UBP Genel Sekreteri Dursun Oğuz, “Cumhurbaşkanı Mustafa Akıncı’nın, Kıbrıs’ı çevreleyen denizlerde doğalgaz ve petrol aramaları ile yaşanan gerginlikten Türkiye’yi sorumlu tutarcasına yaptığı konuşma bizleri derinden yaralamıştır” dedi.
Cumhurbaşkanı Akıncı’nın yaptığı açıklamanın, Doğu Akdeniz’deki gelişmelerin Kıbrıs Rum tarafı ile Türkiye arasındaki bir çekişmeymiş gibi yansıtılmasına olanak sağlar nitelikte olduğunu savunan Dursun Oğuz, “Kıbrıs Rum tarafının, Kıbrıs Cumhuriyeti hükümeti olarak tanınma olanaklarını özellikle Kıbrıs Türk Halkına karşı kullandığına kuşku yoktur. Bu durumda Kıbrıs Türk halkının sözcüleri, Türkiyemizden daha etkin ve öncelikli olarak bu mücadelenin tarafı ve sözcüsü olmak görevi ile karşı karşıyadırlar. Ne yazık ki, Cumhurbaşkanı Akıncı, zaman zaman, kendini tarafsız pozisyona çekerek Türkiye ile Kıbrıs Rum tarafı arasında arabuluculuk yapmaya çalıştığı izlenimini yaratmaktadır” iddiasında bulundu.
UBP Genel Sekreteri Oğuz yaptığı yazılı açıklamada şöyle dedi:
“Dahası, Cumhurbaşkanı, son aylarda ısrarla yaptığı çağrılara karşın Kıbrıs Rum tarafının Kıbrıs’ı çevreleyen denizleri tümüyle kendinin sayma tutumundan vazgeçmediğini, Kıbrıs Türk tarafını yok sayarak ısrarla yeni anlaşmalar ve araştırmalar yapmak gayretinde olduğunu ve bu konudaki çabalarını, Kıbrıs Türk tarafının özverileri ile sürdürülmekte olan toplumlararası görüşmelerin üstünde gördüğünü unutmuş gibidir.”

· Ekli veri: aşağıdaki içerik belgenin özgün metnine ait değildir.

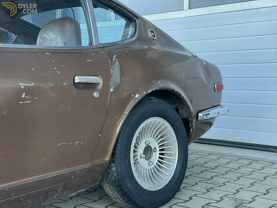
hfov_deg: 36.8
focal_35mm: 52
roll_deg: -0.6
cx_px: 138
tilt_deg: -3.6
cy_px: 104
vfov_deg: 28.0
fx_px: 416
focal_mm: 6
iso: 40
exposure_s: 1/99
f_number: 2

Son zamanlarda Doğu Akdeniz’de yaşanan gelişmelerin, Kıbrıs Rum tarafının, ortada hiçbir sorun yokmuşçasına sadece Kıbrıs Türk halkının değil, Türkiye’nin uluslararası sözleşmelerle sabit olan haklarına da tecavüz ederek oldu-bittiler yaratma gayretlerinin sonucu olduğunu belirten Oğuz, “Kıbrıs Rum tarafı, hidrokarbon arama imtiyazları dağıtarak büyük devletleri de şirketler aracılığı ile Türkiye ile karşı karşıya getirmeye çalışmaktadır. Bu gerçek, Kıbrıs Rum basınındaki yazarlar tarafından bile görülmekte ve makalelere konu olmaktadır. Durum bu iken, Ulusal Birlik Partisi olarak, Kıbrıs Türk halkının haklı davasının sözcülüğünü üstlenenlerin Türkiye’yi de suçlu sandalyesine oturtacak şekilde demeçler vermelerini kabul etmemiz mümkün değildir” dedi.